Do these three statements agree with the forum post about Zen, yes or no, and which words of the post, quoted exactly, decide each one: (a) Haswell's 128-bit vector addition throughput is limited by a single vector adder on port 1; (b) the destination of ADD(PS)(SD) can be a memory reference; (c) Haswell's integer read-modify-write ADD throughput is limited by the load AGUs?

-- START Excerpt provided --

Some 'reverse-engineering' of Zen

By: Poindexter (cherullo.delete@this.gmail.com), November 1, 2015 9:25 am
Room: Moderated Discussions
juanrga (nospam.delete@this.juanrga.com) on November 1, 2015 7:00 am wrote:
> Poindexter (cherullo.delete@this.gmail.com) on October 31, 2015 2:47 pm wrote:
> > > I am sure the reason for 4ALU+2AGU and 128bit FP pipes is not because it is the best possible
> > > configuration. The real reason? We only can speculate at this time. Maybe a cache bottleneck did
> > > make adding a third AGU useless, maybe the fourth ALU is here for symmetry reasons, maybe...
> >
> > I find it funny that you like to tout pipe numbers, but you never discuss
> > other architectural features that have direct impact in this discussion:
> > - MOV elimination
> > - Store-to-load forwarding
> > - Memory reordering and memory disambiguation
> > - Instruction fusing
>
> I would like to know how you think they affect the discussion. E.g., how read-modify
> or read-modify-write fusion reduce the number of loads and stores?

It may reduce the number of required uops, and thus change the optimal (whatever that means) pipelines ratio.

Now, about read-modify instructions, let's examine the throughput of GPR integer addition and multiplication, and floating point vector addition and multiplication.
In the integer case, Agner says that Haswell can sustain a throughput of 2 ADDs per clock, limited by the number of load AGUs, and a throughput of 1 IMUL, limited by the sole integer multiplier on port 1.
Here, as far as we can tell, Zen will be able to sustain the same throughputs.

In the SSE/AVX case (128 bits), Haswell can sustain a throughput of 1 ADD(PS)(SD) limited by the sole vector adder on port 1 and 2 MUL(PS)(SD). Zen may be able to sustain a throughput of 2 for both instructions.
Remember, these numbers are assuming that a source operand is coming from memory.

About read-modify-write, they don't generally apply to AVX code. For ADD(PS)(SD) and MUL(PS)(SD), only a source operand can be a memory reference, never the destination:
http://www.intel.com/content/dam/www/public/us/en/documents/manuals/64-ia-32-architectures-software-developer-vol-2a-manual.pdf#page=99
http://www.intel.com/content/dam/www/public/us/en/documents/manuals/64-ia-32-architectures-software-developer-vol-2a-manual.pdf#page=681
Thus read-modify-write is not a factor for HPC. In the integer side, Agner says that Haswell has a throughput of 1 ADD per clock, limited by the data store on port 4, and 1 IMUL per clock.

-- END Excerpt provided --
-- START Recorded data --

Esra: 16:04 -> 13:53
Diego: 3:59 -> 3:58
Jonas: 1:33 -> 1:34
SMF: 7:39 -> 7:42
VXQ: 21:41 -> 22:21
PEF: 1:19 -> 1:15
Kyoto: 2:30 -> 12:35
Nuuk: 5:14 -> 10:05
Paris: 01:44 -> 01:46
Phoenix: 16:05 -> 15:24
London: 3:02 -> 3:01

-- END Recorded data --
-- START Recorded data --

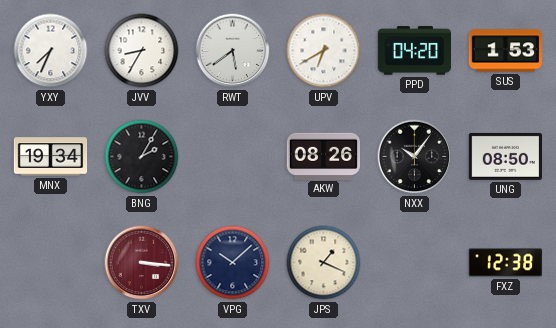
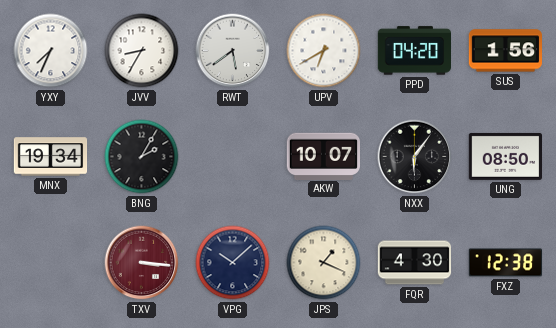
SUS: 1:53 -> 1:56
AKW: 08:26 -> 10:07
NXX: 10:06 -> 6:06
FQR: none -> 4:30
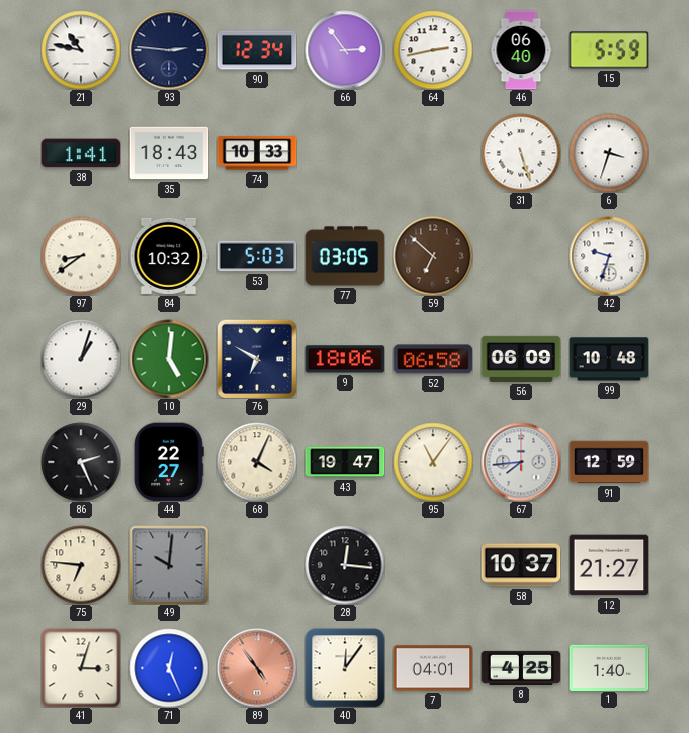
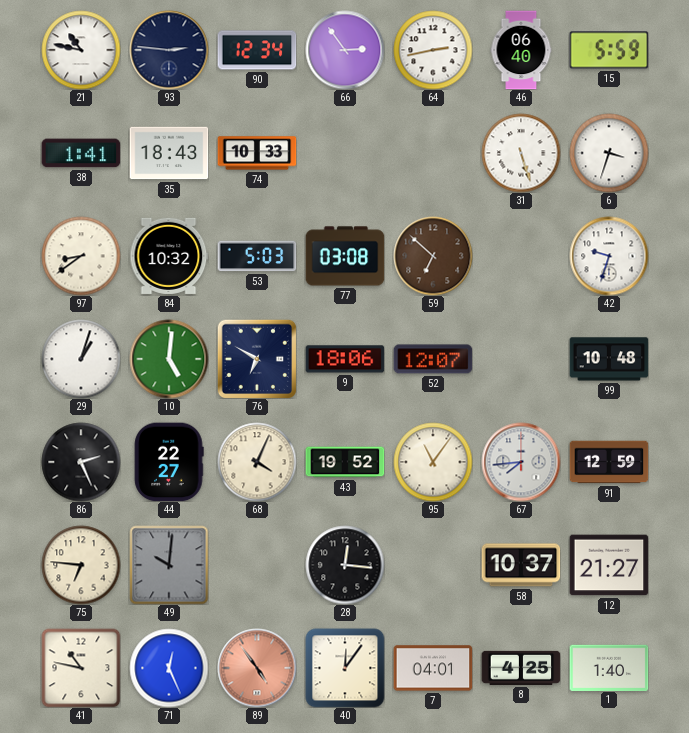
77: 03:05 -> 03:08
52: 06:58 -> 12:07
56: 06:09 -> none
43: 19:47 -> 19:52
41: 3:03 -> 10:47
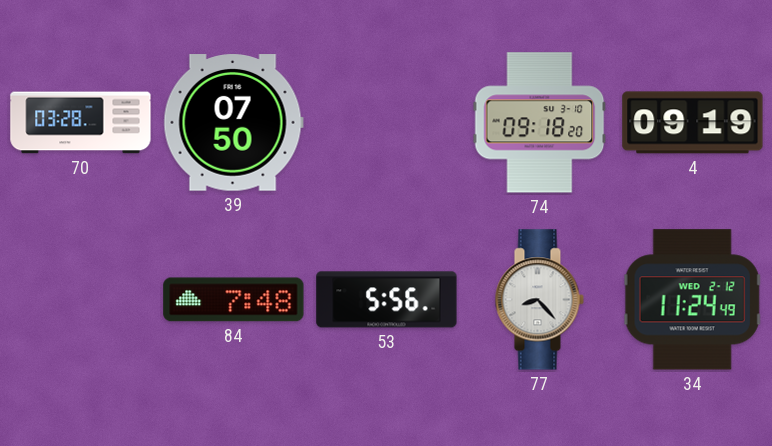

-- END Recorded data --
-- START Recorded data --

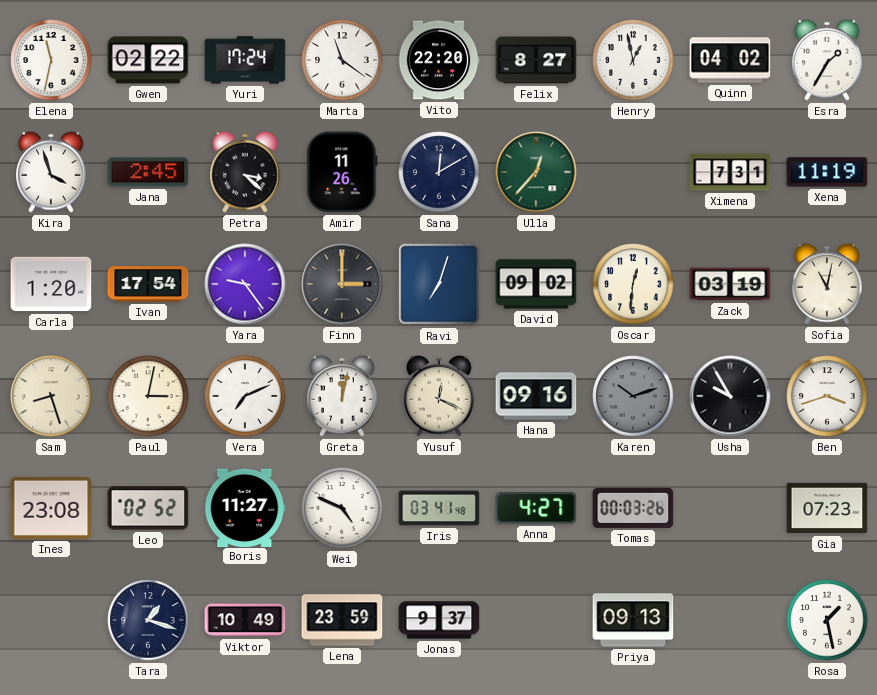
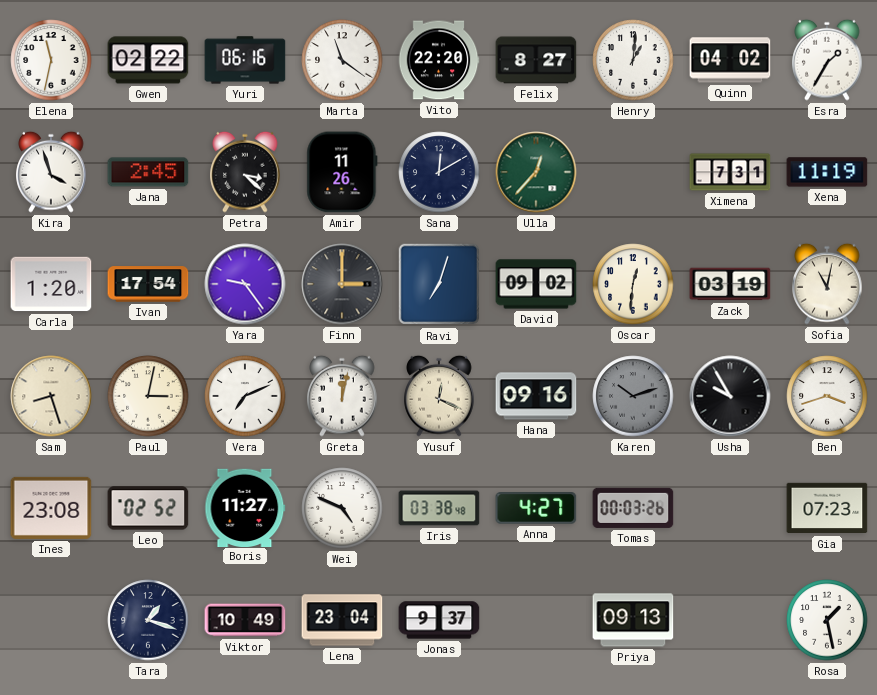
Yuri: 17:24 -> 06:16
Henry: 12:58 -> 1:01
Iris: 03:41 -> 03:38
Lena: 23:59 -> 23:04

-- END Recorded data --

Correct answer ▸
(a) Yes: "Haswell can sustain a throughput of 1 ADD(PS)(SD) limited by the sole vector adder on port 1"
(b) No: "only a source operand can be a memory reference, never the destination"
(c) No: "Haswell has a throughput of 1 ADD per clock, limited by the data store on port 4"